Aim of the task: Exactly as they stand, write out all of the entries again.

━━ Records

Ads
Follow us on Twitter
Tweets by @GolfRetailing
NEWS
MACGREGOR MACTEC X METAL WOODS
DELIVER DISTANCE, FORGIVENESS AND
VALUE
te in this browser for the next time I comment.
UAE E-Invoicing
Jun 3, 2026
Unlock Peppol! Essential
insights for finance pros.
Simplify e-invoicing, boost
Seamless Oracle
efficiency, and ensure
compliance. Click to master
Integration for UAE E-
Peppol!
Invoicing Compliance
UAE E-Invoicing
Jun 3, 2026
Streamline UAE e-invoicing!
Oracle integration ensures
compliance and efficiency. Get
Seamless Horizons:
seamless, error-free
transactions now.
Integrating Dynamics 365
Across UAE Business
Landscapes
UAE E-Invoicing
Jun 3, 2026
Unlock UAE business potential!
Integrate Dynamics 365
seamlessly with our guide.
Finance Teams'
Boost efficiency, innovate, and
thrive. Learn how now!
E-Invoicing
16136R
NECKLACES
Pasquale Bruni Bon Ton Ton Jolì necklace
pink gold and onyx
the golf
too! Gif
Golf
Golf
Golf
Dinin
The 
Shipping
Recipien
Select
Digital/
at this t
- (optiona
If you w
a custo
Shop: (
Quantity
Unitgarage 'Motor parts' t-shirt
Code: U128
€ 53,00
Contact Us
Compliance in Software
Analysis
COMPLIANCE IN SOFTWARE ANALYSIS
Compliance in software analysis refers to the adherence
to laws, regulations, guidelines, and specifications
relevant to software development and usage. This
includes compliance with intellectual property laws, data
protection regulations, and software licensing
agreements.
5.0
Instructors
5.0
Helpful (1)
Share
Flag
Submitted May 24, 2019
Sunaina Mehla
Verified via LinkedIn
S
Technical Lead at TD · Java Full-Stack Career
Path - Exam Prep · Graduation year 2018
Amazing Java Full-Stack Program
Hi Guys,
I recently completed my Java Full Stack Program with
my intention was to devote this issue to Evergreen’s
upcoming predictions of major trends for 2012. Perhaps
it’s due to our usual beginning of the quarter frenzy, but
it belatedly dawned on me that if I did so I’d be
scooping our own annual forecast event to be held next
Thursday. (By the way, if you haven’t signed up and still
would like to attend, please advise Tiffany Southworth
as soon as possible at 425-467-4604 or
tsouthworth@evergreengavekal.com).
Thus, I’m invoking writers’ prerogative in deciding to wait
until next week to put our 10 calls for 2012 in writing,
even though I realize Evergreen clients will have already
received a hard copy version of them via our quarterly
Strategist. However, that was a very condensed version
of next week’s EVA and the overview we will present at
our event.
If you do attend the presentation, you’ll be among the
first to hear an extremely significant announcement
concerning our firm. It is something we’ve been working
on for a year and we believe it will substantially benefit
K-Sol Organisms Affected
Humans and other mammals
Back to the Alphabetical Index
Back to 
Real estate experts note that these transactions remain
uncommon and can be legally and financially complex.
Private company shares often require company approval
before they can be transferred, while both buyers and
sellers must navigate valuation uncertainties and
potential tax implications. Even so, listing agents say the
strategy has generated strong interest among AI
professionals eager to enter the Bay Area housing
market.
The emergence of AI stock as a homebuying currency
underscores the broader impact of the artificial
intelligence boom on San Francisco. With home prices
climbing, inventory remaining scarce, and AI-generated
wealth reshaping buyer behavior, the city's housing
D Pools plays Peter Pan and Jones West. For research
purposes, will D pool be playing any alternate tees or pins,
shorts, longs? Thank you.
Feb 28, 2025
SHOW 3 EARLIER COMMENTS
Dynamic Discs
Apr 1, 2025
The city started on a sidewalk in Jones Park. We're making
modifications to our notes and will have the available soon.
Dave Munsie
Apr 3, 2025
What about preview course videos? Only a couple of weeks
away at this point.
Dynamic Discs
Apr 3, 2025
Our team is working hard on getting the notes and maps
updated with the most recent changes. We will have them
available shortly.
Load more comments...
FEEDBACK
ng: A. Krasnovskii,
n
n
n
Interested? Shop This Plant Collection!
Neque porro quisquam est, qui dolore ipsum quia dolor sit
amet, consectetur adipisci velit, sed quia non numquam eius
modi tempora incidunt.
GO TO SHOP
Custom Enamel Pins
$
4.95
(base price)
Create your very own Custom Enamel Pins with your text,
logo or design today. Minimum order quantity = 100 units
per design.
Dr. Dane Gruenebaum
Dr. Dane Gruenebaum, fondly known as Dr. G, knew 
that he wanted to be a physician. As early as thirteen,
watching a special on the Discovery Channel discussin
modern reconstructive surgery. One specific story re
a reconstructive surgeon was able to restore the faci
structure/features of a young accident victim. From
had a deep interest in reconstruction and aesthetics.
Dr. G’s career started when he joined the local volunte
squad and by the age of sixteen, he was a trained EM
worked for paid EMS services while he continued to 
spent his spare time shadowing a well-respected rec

━━━━

Solved exercise:
Ads
Follow us on Twitter
Tweets by @GolfRetailing
NEWS
MACGREGOR MACTEC X METAL WOODS
DELIVER DISTANCE, FORGIVENESS AND
VALUE
te in this browser for the next time I comment.
UAE E-Invoicing
Jun 3, 2026
Unlock Peppol! Essential
insights for finance pros.
Simplify e-invoicing, boost
Seamless Oracle
efficiency, and ensure
compliance. Click to master
Integration for UAE E-
Peppol!
Invoicing Compliance
UAE E-Invoicing
Jun 3, 2026
Streamline UAE e-invoicing!
Oracle integration ensures
compliance and efficiency. Get
Seamless Horizons:
seamless, error-free
transactions now.
Integrating Dynamics 365
Across UAE Business
Landscapes
UAE E-Invoicing
Jun 3, 2026
Unlock UAE business potential!
Integrate Dynamics 365
seamlessly with our guide.
Finance Teams'
Boost efficiency, innovate, and
thrive. Learn how now!
E-Invoicing
16136R
NECKLACES
Pasquale Bruni Bon Ton Ton Jolì necklace
pink gold and onyx
the golf
too! Gif
Golf
Golf
Golf
Dinin
The 
Shipping
Recipien
Select
Digital/
at this t
- (optiona
If you w
a custo
Shop: (
Quantity
Unitgarage 'Motor parts' t-shirt
Code: U128
€ 53,00
Contact Us
Compliance in Software
Analysis
COMPLIANCE IN SOFTWARE ANALYSIS
Compliance in software analysis refers to the adherence
to laws, regulations, guidelines, and specifications
relevant to software development and usage. This
includes compliance with intellectual property laws, data
protection regulations, and software licensing
agreements.
5.0
Instructors
5.0
Helpful (1)
Share
Flag
Submitted May 24, 2019
Sunaina Mehla
Verified via LinkedIn
S
Technical Lead at TD · Java Full-Stack Career
Path - Exam Prep · Graduation year 2018
Amazing Java Full-Stack Program
Hi Guys,
I recently completed my Java Full Stack Program with
my intention was to devote this issue to Evergreen’s
upcoming predictions of major trends for 2012. Perhaps
it’s due to our usual beginning of the quarter frenzy, but
it belatedly dawned on me that if I did so I’d be
scooping our own annual forecast event to be held next
Thursday. (By the way, if you haven’t signed up and still
would like to attend, please advise Tiffany Southworth
as soon as possible at 425-467-4604 or
tsouthworth@evergreengavekal.com).
Thus, I’m invoking writers’ prerogative in deciding to wait
until next week to put our 10 calls for 2012 in writing,
even though I realize Evergreen clients will have already
received a hard copy version of them via our quarterly
Strategist. However, that was a very condensed version
of next week’s EVA and the overview we will present at
our event.
If you do attend the presentation, you’ll be among the
first to hear an extremely significant announcement
concerning our firm. It is something we’ve been working
on for a year and we believe it will substantially benefit
K-Sol Organisms Affected
Humans and other mammals
Back to the Alphabetical Index
Back to 
Real estate experts note that these transactions remain
uncommon and can be legally and financially complex.
Private company shares often require company approval
before they can be transferred, while both buyers and
sellers must navigate valuation uncertainties and
potential tax implications. Even so, listing agents say the
strategy has generated strong interest among AI
professionals eager to enter the Bay Area housing
market.
The emergence of AI stock as a homebuying currency
underscores the broader impact of the artificial
intelligence boom on San Francisco. With home prices
climbing, inventory remaining scarce, and AI-generated
wealth reshaping buyer behavior, the city's housing
D Pools plays Peter Pan and Jones West. For research
purposes, will D pool be playing any alternate tees or pins,
shorts, longs? Thank you.
Feb 28, 2025
SHOW 3 EARLIER COMMENTS
Dynamic Discs
Apr 1, 2025
The city started on a sidewalk in Jones Park. We're making
modifications to our notes and will have the available soon.
Dave Munsie
Apr 3, 2025
What about preview course videos? Only a couple of weeks
away at this point.
Dynamic Discs
Apr 3, 2025
Our team is working hard on getting the notes and maps
updated with the most recent changes. We will have them
available shortly.
Load more comments...
FEEDBACK
ng: A. Krasnovskii,
n
n
n
Interested? Shop This Plant Collection!
Neque porro quisquam est, qui dolore ipsum quia dolor sit
amet, consectetur adipisci velit, sed quia non numquam eius
modi tempora incidunt.
GO TO SHOP
Custom Enamel Pins
$
4.95
(base price)
Create your very own Custom Enamel Pins with your text,
logo or design today. Minimum order quantity = 100 units
per design.
Dr. Dane Gruenebaum
Dr. Dane Gruenebaum, fondly known as Dr. G, knew 
that he wanted to be a physician. As early as thirteen,
watching a special on the Discovery Channel discussin
modern reconstructive surgery. One specific story re
a reconstructive surgeon was able to restore the faci
structure/features of a young accident victim. From
had a deep interest in reconstruction and aesthetics.
Dr. G’s career started when he joined the local volunte
squad and by the age of sixteen, he was a trained EM
worked for paid EMS services while he continued to 
spent his spare time shadowing a well-respected rec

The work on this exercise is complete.